第十三話「忘却の淵、刻まれた名」
ネルがこの城に来てから数ヶ月。彼女の笑い声が日常に溶け込むほどに、私にはずっと喉の奥に刺さった棘のように、気にかかっていることがあった。
あの日。死臭と腐肉の匂いが漂う泥濘の中で、なぜ彼女は、石のように硬くなった一切れのパンを、あんなにも必死に握りしめていたのか。
魔軍の情報部から届けられた報告書には、血で書かれたような残酷な記録が綴られていた。 ネルの故郷は、魔国との国境に近い開拓村。だが、そこを焼き払ったのは魔族ではない。信仰と正義を掲げる、同じ人間たちの軍閥による略奪だった。
ネルの母は村の教会の「聖女」として慕われ、最期は兵士たちの刃から娘を逃がすため、唯一の食料であるパンをネルに持たせ、自ら血の盾となって散ったという。 魔族よりも残酷な同族に裏切られ、暗闇に取り残された幼子。それが彼女の真実だった。
「……おじちゃん? その紙、なあに?」
背後からネルの声がした。反射的に報告書を隠したが、彼女は私の手元など見ていなかった。ただ、痛々しいものを見るような眼で、私の貌を覗き込んでいた。
「おじちゃん、また悲しいお顔してる。……ネル、知ってるよ。ネルのおうちは、もう燃えちゃったんでしょ?」
私は、言葉を失った。幼い彼女が、自分の境遇を――そして母がもういないことを、これほどまで静かに、深く受け止めているとは思わなかったのだ。
「あの日、ママがね、お外はとっても暗いけど、いつか『一番あたたかい光』が助けに来てくれるって言ったの。だからネル、ずっと待ってたんだよ」
ネルは私の大きな、数多の命を奪ってきた無骨な掌を、両手で包み込んだ。
「おじちゃんが来てくれたとき、ネル、あたたかくてびっくりしたの。おじちゃんは魔族さんだけど、ママが言ってた『光』だったんだよ。……だって、誰よりもネルのこと、大切そうに見てくれたから」
胸の奥が、焼けるように熱くなった。 彼女が私を怖がらなかったのは、無知だったからではない。人間という「光」に絶望し、絶望という「闇」の中で、誰よりも必死に本物の「温もり」を探していたからなのだ。
私は、震える腕で彼女を強く、壊さぬように抱きしめた。 魔剣よりも、魔王の権能よりも、今はこの小さな体温が、何倍も重く、尊く感じられた。
「……ネル。過去を忘れる必要はない。だが、これからは私の名がお前の盾となる」
私は彼女の耳元で、自分自身に言い聞かせるように、低く誓った。
「お前を泣かせる者は、たとえ神であろうと、聖職者であろうと、私がこの世から消し去る。
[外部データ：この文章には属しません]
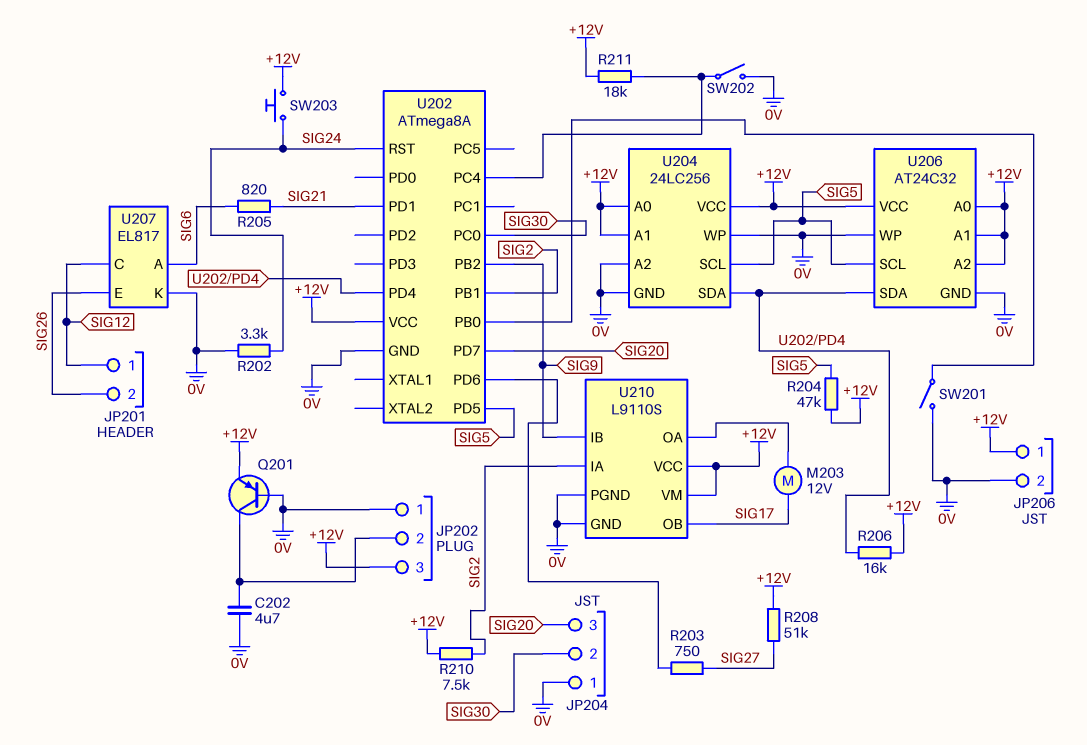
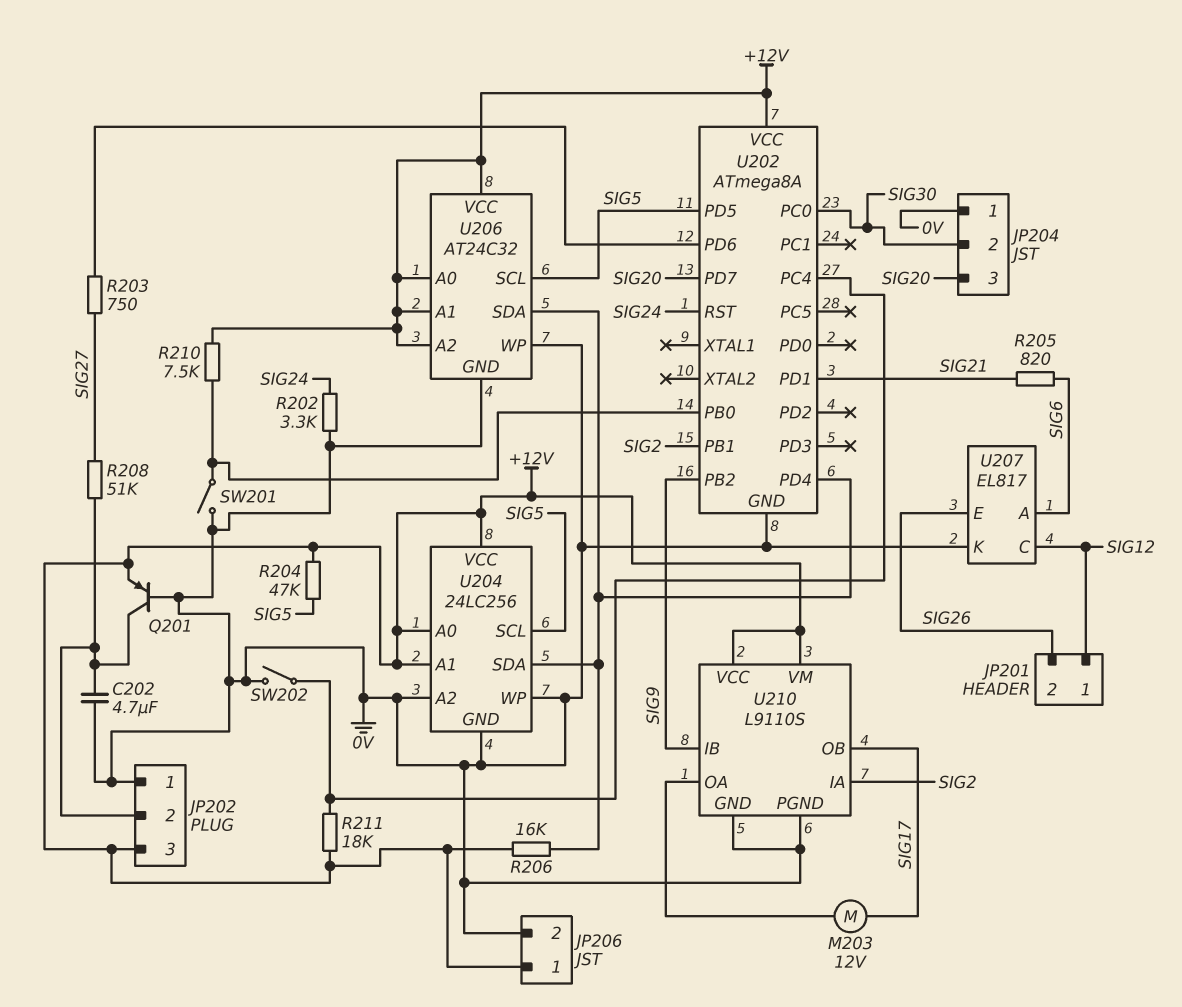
R208: 51k (+12V, SIG27) -> 51k (JP202/2, SIG27)
R210: 7.5k (+12V, SIG2) -> 7.5k (+12V, U202/PB0)
SW203: button (+12V, SIG24) -> none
お前の『光』でいるためなら、私はいくらでも、真の怪物になってやろう」
私の胸の中で、ネルは「うん」と小さく頷き、静かに、初めての安らかな涙をこぼした。 月光の差し込む窓の外を見つめながら、私は己の魂を、彼女の未来という名の戦場に捧げることを改めて誓った。
あのね、ネルね、ずっと言えなかったことがあるの。
ネルのおうちはね、とっても暗いところで、悪いおじさんたちが怖かったの。 ママが最後にくれたパン、すっごく硬かったけど、ママの匂いがしたんだよ。
でもね、いまはもう寂しくないの。 おじちゃんがネルを見つけてくれたとき、おじちゃんのお手々から、ママの言ってた「光」がぴかーって見えたんだもん。
おじちゃん、ネルのために悲しいお顔をしてくれてありがとう。 ネルね、おじちゃんの盾に、いーっぱいお花を飾りたいな。
おじちゃん、これからもずっと、ネルの「光」でいてね。